**** Extracted records ****
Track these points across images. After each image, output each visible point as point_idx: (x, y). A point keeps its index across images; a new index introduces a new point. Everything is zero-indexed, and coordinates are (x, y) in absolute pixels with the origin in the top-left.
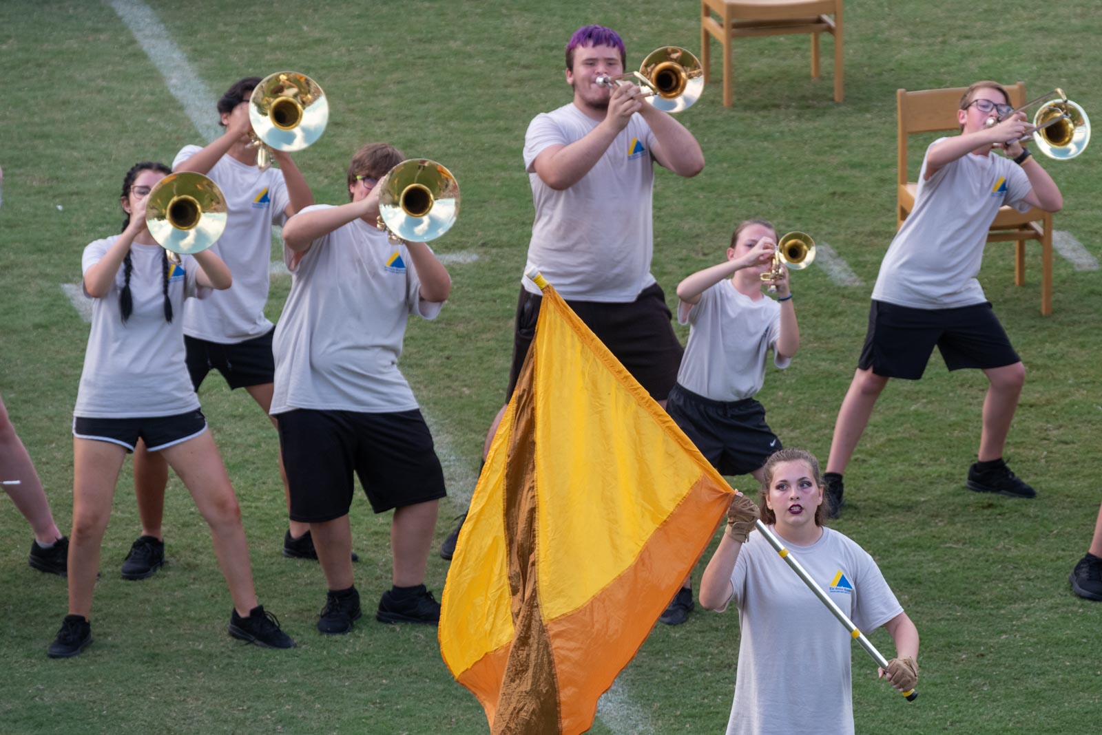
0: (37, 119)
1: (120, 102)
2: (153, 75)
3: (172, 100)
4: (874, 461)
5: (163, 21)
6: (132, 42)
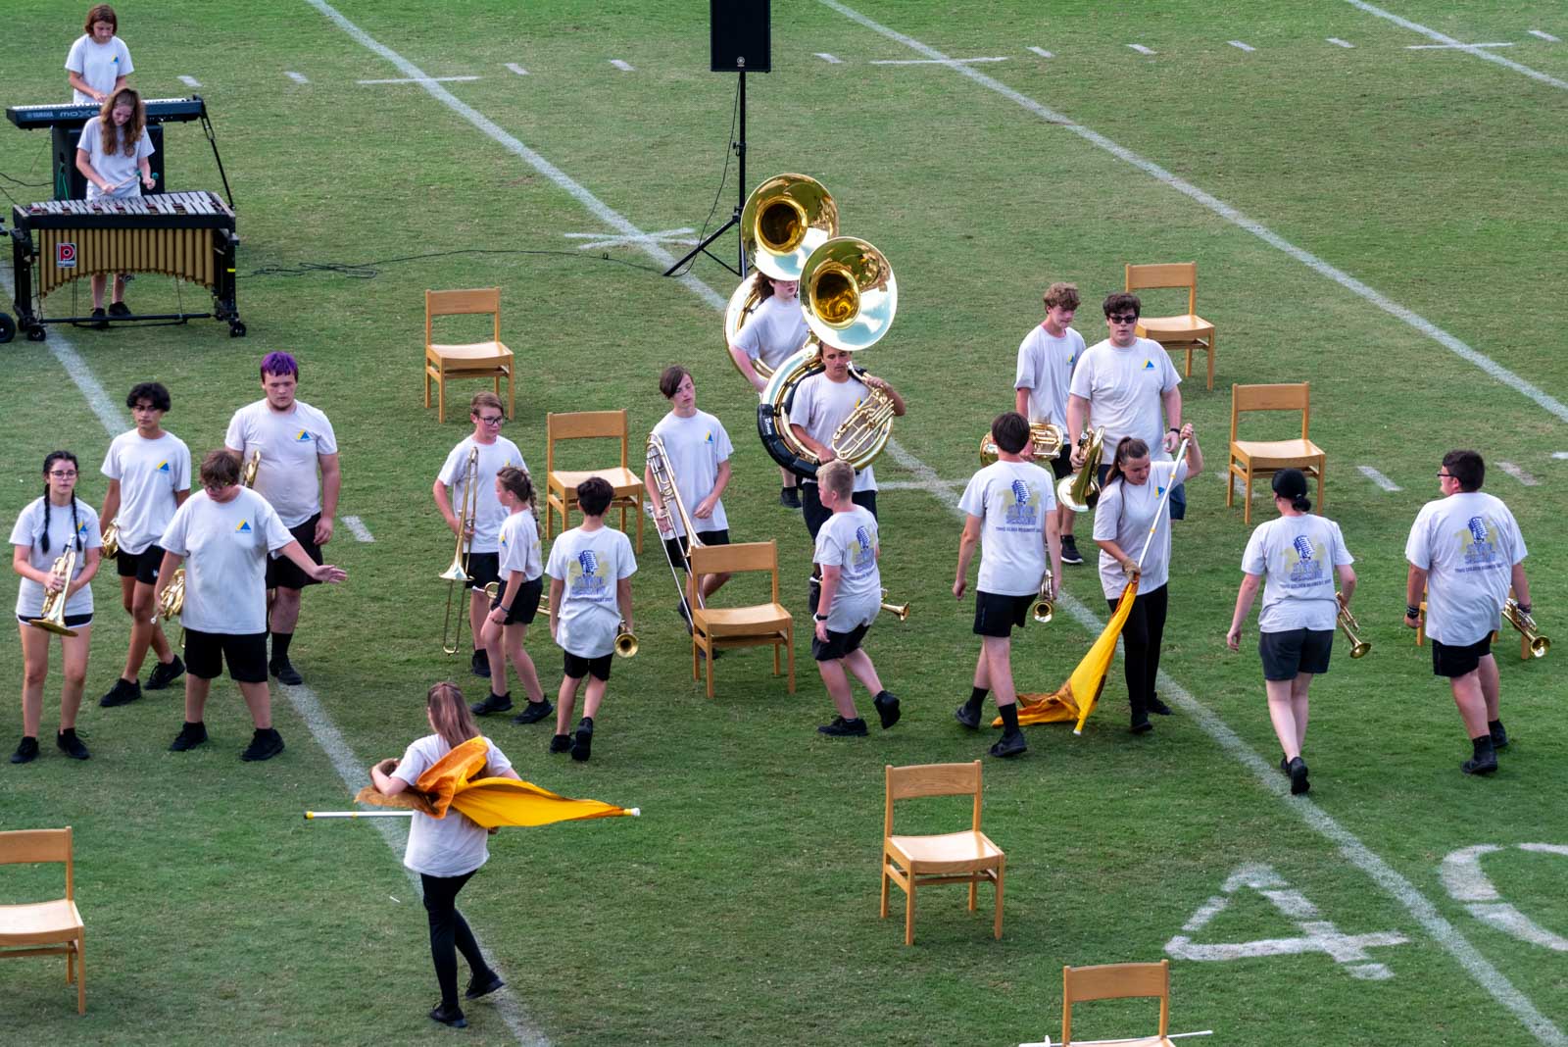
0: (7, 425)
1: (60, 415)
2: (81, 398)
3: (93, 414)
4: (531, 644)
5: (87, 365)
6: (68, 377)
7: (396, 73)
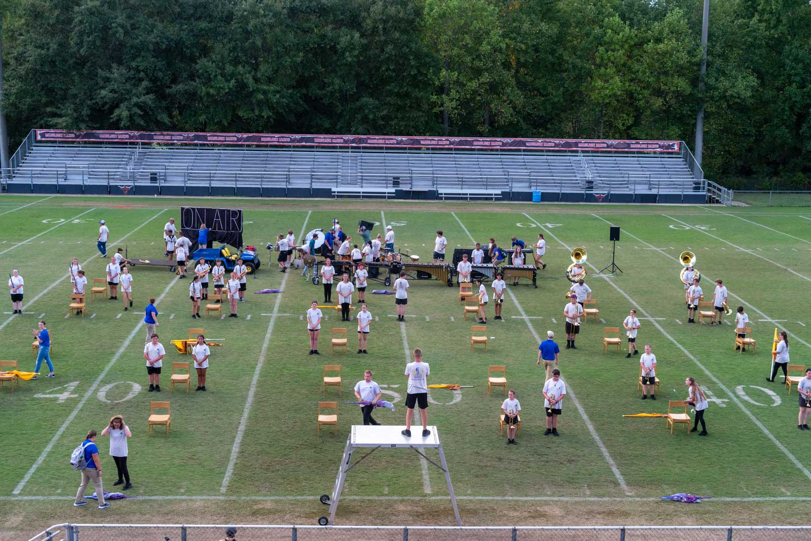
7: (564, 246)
****
- [What the task requires]
Your copy of the records must be exact and must contain no pictures.

- [Solution for this problem]
Track these points across images. After each image, output each visible point as point_idx: (x, y). A point keeps its index across images; a new index introduces a new point. Everything is zero-indexed, and coordinates are (x, y) in absolute pixels with the origin in the top-left.
0: (37, 119)
1: (120, 102)
2: (153, 75)
3: (172, 100)
4: (874, 461)
5: (163, 21)
6: (132, 42)
0: (7, 425)
1: (60, 415)
2: (81, 398)
3: (93, 414)
4: (531, 644)
5: (87, 365)
6: (68, 377)
7: (396, 73)
7: (564, 246)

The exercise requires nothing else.